Q: Tell us about that.
LK: After my children were all in school, I went back to playing tennis.
Q: Did you also teach up at the 33rd Street courts (Lafayette)?
LK: It wasn’t as easy to teach there. At that time Chico—do you know Chico?—was there. I have a picture of him. Would you like to see it?
Q: Yes, please.
LK: I have to actually tell you that when I learned tennis, he was actually the one who taught me when I was living on Sheridan Street. Takoma Park Recreation Center was in my neighborhood and had tennis courts and Chico used to teach there. Well, my parents couldn’t afford tennis lessons. So I used to approach Chico with “Oh, Chico, how do you hit the forehand?” It’s funny, because the people Chico taught for money never did anything with their tennis. But the kids who played on public courts and didn’t take tennis lessons were the ones who became more serious with it.
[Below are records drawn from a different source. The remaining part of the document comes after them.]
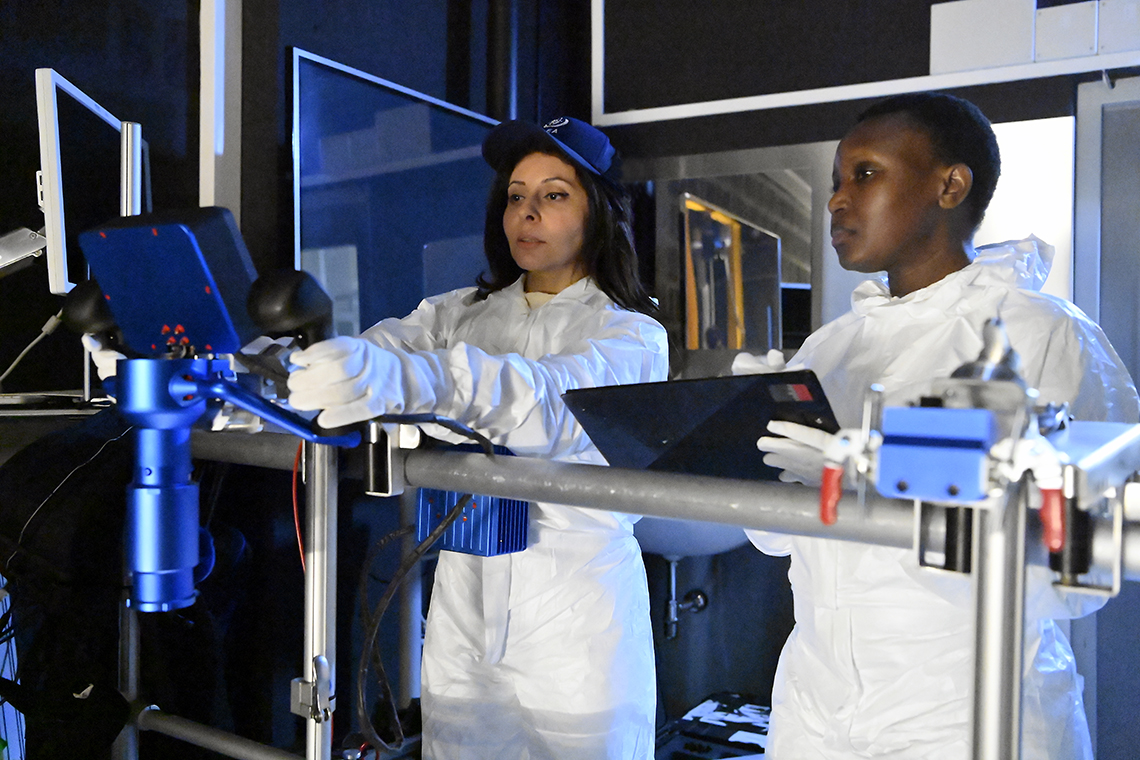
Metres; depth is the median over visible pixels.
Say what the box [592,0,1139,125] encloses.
wall panel
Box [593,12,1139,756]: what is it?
back wall
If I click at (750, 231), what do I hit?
mirror
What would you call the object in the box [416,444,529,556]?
blue box
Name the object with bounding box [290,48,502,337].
glass panel
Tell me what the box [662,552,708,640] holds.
drain pipe
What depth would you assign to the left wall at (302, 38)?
2.48 m
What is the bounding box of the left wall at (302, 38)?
[0,0,578,752]
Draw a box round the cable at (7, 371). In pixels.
[0,307,65,392]
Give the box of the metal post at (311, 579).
[300,440,338,759]
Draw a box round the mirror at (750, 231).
[672,168,810,355]
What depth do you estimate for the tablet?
1.21 m
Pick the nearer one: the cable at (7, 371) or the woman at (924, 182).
the woman at (924, 182)
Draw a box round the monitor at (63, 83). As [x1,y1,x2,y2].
[35,67,146,296]
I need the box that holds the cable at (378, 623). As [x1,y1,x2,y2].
[351,413,501,756]
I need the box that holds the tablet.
[561,369,841,480]
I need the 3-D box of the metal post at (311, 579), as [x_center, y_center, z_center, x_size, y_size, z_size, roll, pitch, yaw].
[-0.310,0.543,1.334,0.078,1.091,0.080,1,1,30]
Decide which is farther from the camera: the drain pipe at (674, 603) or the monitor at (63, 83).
the drain pipe at (674, 603)
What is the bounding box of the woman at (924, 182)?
[734,91,1137,759]
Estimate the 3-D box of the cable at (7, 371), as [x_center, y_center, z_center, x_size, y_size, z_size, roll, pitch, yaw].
[-1.086,-0.052,2.089,0.191,0.168,0.143,0,1,-2]
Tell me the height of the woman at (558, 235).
1.551 m
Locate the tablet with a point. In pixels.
(636, 415)
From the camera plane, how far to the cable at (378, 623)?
1.28 m

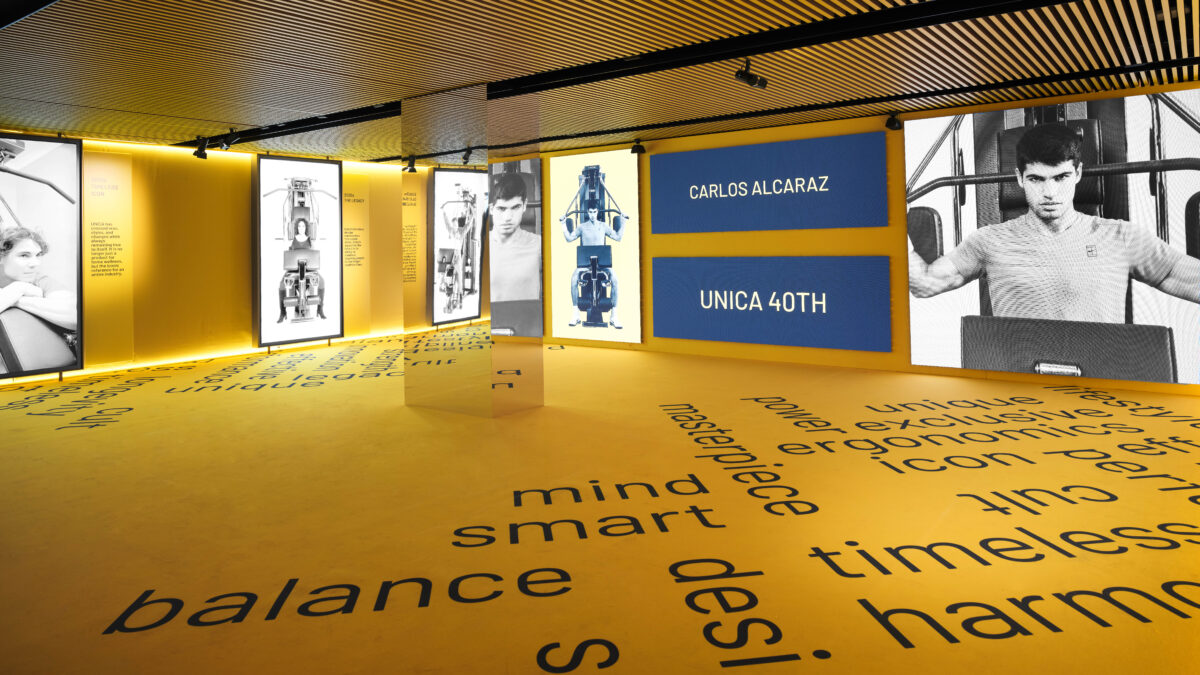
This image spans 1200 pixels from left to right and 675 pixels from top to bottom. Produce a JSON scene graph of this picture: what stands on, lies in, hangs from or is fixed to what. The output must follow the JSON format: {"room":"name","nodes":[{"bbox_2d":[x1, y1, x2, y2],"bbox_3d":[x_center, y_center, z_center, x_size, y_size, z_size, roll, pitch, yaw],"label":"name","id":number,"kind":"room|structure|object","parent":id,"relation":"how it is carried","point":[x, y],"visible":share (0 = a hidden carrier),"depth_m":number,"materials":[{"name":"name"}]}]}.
{"room":"museum","nodes":[
{"label":"museum","id":0,"kind":"room"},
{"bbox_2d":[0,131,410,390],"bbox_3d":[-5.438,0.166,9.509,0.256,2.773,8.686,-1,-1,36],"label":"left wall","id":1,"kind":"structure","parent":0,"point":[239,161],"depth_m":9.55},
{"bbox_2d":[0,135,84,377],"bbox_3d":[-6.158,0.124,7.315,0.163,2.468,1.587,-1,-1,36],"label":"framed picture","id":2,"kind":"object","parent":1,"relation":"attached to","point":[11,326],"visible":1,"depth_m":7.64},
{"bbox_2d":[84,149,131,366],"bbox_3d":[-5.887,0.124,8.649,0.020,2.494,0.591,-1,-1,36],"label":"text panel","id":3,"kind":"object","parent":1,"relation":"attached to","point":[113,279],"visible":0.94,"depth_m":8.67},
{"bbox_2d":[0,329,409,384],"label":"light strip","id":4,"kind":"object","parent":1,"relation":"attached to","point":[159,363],"visible":0.67,"depth_m":9.32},
{"bbox_2d":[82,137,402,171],"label":"light strip","id":5,"kind":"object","parent":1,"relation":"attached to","point":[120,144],"visible":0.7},
{"bbox_2d":[254,155,343,347],"bbox_3d":[-4.133,0.078,10.023,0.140,2.544,1.238,-1,-1,36],"label":"framed picture","id":6,"kind":"object","parent":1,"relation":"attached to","point":[317,172],"visible":0.99,"depth_m":9.95},
{"bbox_2d":[341,173,370,335],"bbox_3d":[-3.897,0.168,11.370,0.023,2.553,0.710,-1,-1,36],"label":"text panel","id":7,"kind":"object","parent":1,"relation":"attached to","point":[346,275],"visible":0.9,"depth_m":11.43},
{"bbox_2d":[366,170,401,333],"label":"wall panel","id":8,"kind":"object","parent":1,"relation":"attached to","point":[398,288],"visible":0.81,"depth_m":11.94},
{"bbox_2d":[0,0,1199,163],"bbox_3d":[-0.669,-1.440,5.120,13.045,0.181,9.630,-1,-1,36],"label":"ceiling","id":9,"kind":"structure","parent":0,"point":[176,110],"depth_m":5.47,"materials":[{"name":"brown wood"}]},
{"bbox_2d":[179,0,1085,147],"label":"ceiling track","id":10,"kind":"structure","parent":9,"relation":"attached to","point":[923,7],"depth_m":5.23,"materials":[{"name":"black metal"}]},
{"bbox_2d":[192,137,209,159],"bbox_3d":[-4.618,-1.107,8.422,0.130,0.224,0.171,-1,-1,36],"label":"spotlight","id":11,"kind":"object","parent":10,"relation":"attached to","point":[196,153],"visible":0.99,"depth_m":8.39,"materials":[{"name":"black metal"}]},
{"bbox_2d":[218,129,237,150],"bbox_3d":[-4.116,-1.173,8.103,0.141,0.226,0.192,-1,-1,36],"label":"spotlight","id":12,"kind":"object","parent":10,"relation":"attached to","point":[226,142],"visible":0.99,"depth_m":8.07,"materials":[{"name":"black"}]},
{"bbox_2d":[733,59,767,89],"bbox_3d":[1.109,-1.273,5.377,0.161,0.237,0.227,-1,-1,36],"label":"spotlight","id":13,"kind":"object","parent":10,"relation":"attached to","point":[738,73],"visible":1,"depth_m":5.33,"materials":[{"name":"black metal"}]},
{"bbox_2d":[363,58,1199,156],"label":"lighting track","id":14,"kind":"object","parent":9,"relation":"attached to","point":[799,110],"visible":0.96,"depth_m":6.93,"materials":[{"name":"black metal"}]},
{"bbox_2d":[631,139,645,155],"bbox_3d":[0.466,-1.228,9.086,0.154,0.203,0.152,-1,-1,36],"label":"spotlight","id":15,"kind":"object","parent":14,"relation":"attached to","point":[641,148],"visible":0.99,"depth_m":9.05,"materials":[{"name":"black metal"}]},
{"bbox_2d":[885,112,902,130],"bbox_3d":[2.994,-1.270,7.435,0.149,0.200,0.145,-1,-1,36],"label":"spotlight","id":16,"kind":"object","parent":14,"relation":"attached to","point":[892,118],"visible":0.99,"depth_m":7.41,"materials":[{"name":"black metal"}]},
{"bbox_2d":[0,333,1199,672],"bbox_3d":[-0.949,1.464,4.848,12.137,0.116,10.004,-1,-1,36],"label":"floor","id":17,"kind":"structure","parent":0,"point":[81,440],"depth_m":3.59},
{"bbox_2d":[401,81,543,417],"bbox_3d":[-1.129,0.085,6.493,1.087,2.777,0.788,-1,-1,36],"label":"column","id":18,"kind":"structure","parent":17,"relation":"on","point":[456,365],"depth_m":6.12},
{"bbox_2d":[536,83,1199,401],"bbox_3d":[1.982,0.052,8.811,10.299,2.723,0.238,-1,-1,36],"label":"back wall","id":19,"kind":"structure","parent":0,"point":[892,354],"depth_m":8.32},
{"bbox_2d":[548,149,640,343],"bbox_3d":[-0.079,0.022,9.575,1.434,2.459,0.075,-1,-1,36],"label":"poster","id":20,"kind":"object","parent":19,"relation":"attached to","point":[565,168],"visible":0.99,"depth_m":9.51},
{"bbox_2d":[648,132,886,234],"bbox_3d":[1.851,-0.657,8.586,2.948,1.018,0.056,-1,-1,36],"label":"blue panel","id":21,"kind":"object","parent":19,"relation":"attached to","point":[810,226],"visible":0.99,"depth_m":8.44,"materials":[{"name":"blue"}]},
{"bbox_2d":[651,255,891,351],"bbox_3d":[1.863,0.652,8.497,2.977,1.008,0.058,-1,-1,36],"label":"blue panel","id":22,"kind":"object","parent":19,"relation":"attached to","point":[706,260],"visible":0.99,"depth_m":8.34,"materials":[{"name":"blue"}]},
{"bbox_2d":[902,92,1199,385],"bbox_3d":[4.012,-0.065,6.495,2.381,2.409,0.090,-1,-1,36],"label":"large screen","id":23,"kind":"object","parent":19,"relation":"attached to","point":[1135,116],"visible":0.99,"depth_m":6.40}
]}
We really wanted to learn how to play.
When we moved here, I saw Chico and we revived our friendship. By that time I was a grown woman. Can you see the wooden tennis racquet in the photo?
Q: Yeah. So you deferred to Chico by taking students on the 16th Street courts.
LK: That’s right.
Q: So, how did this picture come to you?
LK: When he died, a man by the name of Sal Arrigo and I became the executors of Chico’s estate because he didn’t have a will. He had no family that we knew of so it was up to us to take possession of his property for him. This picture was in one of the boxes that he had.
Q: We have heard that his funeral was well attended.
LK: Yes. It was very nice. Two Catholic Priests played Spanish music on guitars and gave him a nice eulogy. He was buried in The Gate of Heaven cemetery in a plot that I selected.
Q: Where is that?
LK: On Georgia Avenue in Maryland. He wanted to be buried in a Catholic cemetery.